Three different types of astigmatic Hermite-Gaussian beams with orbital angular momentum

Abstract

In this work, we study three different types of astigmatic (anisotropic) Hermite-Gaussian (aHG) beams whose complex amplitude in the Fresnel diffraction zone is described by the complex argument of a Hermite polynomial of degree (n, 0). The first-type beam is a circularly symmetric optical vortex with topological charge n that has passed through a cylindrical lens. The outgoing optical vortex ‘splits’ into n first-order optical vortices, carrying an orbital angular momentum (OAM) per photon of n. The second-type beam is a Hermite-Gaussian (HG) beam of order (n, 0) generated by passing an elliptic HG beam through a cylindrical lens, which acts by imprinting an OAM into the original HG beam. The OAM of such a beam is a sum of vortex and astigmatic components and can reach large values (tens and hundreds of thousands per photon). We derive an exact formula to describe the OAM of these aHG beams.
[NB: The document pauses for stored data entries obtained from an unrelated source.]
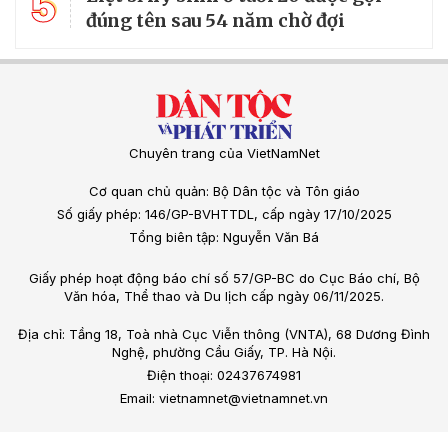
5
đúng tên sau 54 năm chờ đợi
Chuyên trang của VietNamNet
Cơ quan chủ quản: Bộ Dân tộc và Tôn giáo
Số giấy phép: 146/GP-BVHTTDL, cấp ngày 17/10/2025
Tổng biên tập: Nguyễn Văn Bá
Giấy phép hoạt động báo chí số 57/GP-BC do Cục Báo chí, Bộ
Văn hóa, Thể thao và Du lịch cấp ngày 06/11/2025.
Địa chỉ: Tầng 18, Toà nhà Cục Viễn thông (VNTA), 68 Dương Đình
Nghệ, phường Cầu Giấy, TP. Hà Nội.
Điện thoại: 02437674981
Email: vietnamnet@vietnamnet.vn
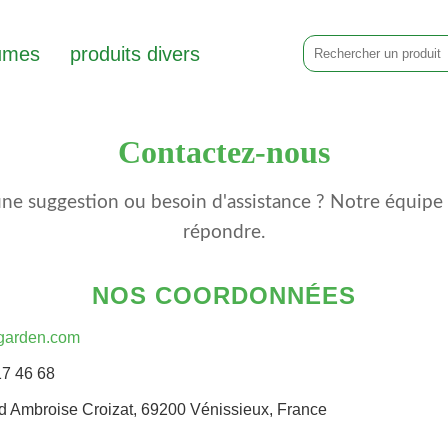
umes
produits divers
Contactez-nous
ne suggestion ou besoin d'assistance ? Notre équipe 
répondre.
NOS COORDONNÉES
garden.com
17 46 68
d Ambroise Croizat, 69200 Vénissieux, France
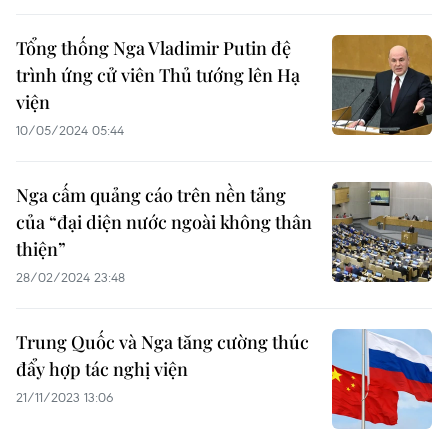
Tổng thống Nga Vladimir Putin đệ
trình ứng cử viên Thủ tướng lên Hạ
viện
10/05/2024 05:44
Nga cấm quảng cáo trên nền tảng
của “đại diện nước ngoài không thân
thiện”
28/02/2024 23:48
Trung Quốc và Nga tăng cường thúc
đẩy hợp tác nghị viện
21/11/2023 13:06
Under certain conditions, the zero intensity lines of the aHG beam ‘merge’ into an n-fold degenerate intensity null on the optical axis, with the OAM of the beam becoming equal to n. The third type is an elliptical optical vortex with topological charge n that has passed through a cylindrical lens. With a special choice of the ellipticity degree (1:3), the beam retains its structure upon propagation, with the on-axis degenerate intensity null not ‘splitting’ into n optical vortices. The beam is shown to carry a fractional OAM not equal to n. Using intensity distributions of the aHG beam in the foci of two cylindrical lenses, we measure a normalized OAM of the elliptic aHG beam, with the deviation from a theoretical estimate being as low as 7% (experimental OAM-13.62 and theoretical OAM-14.76).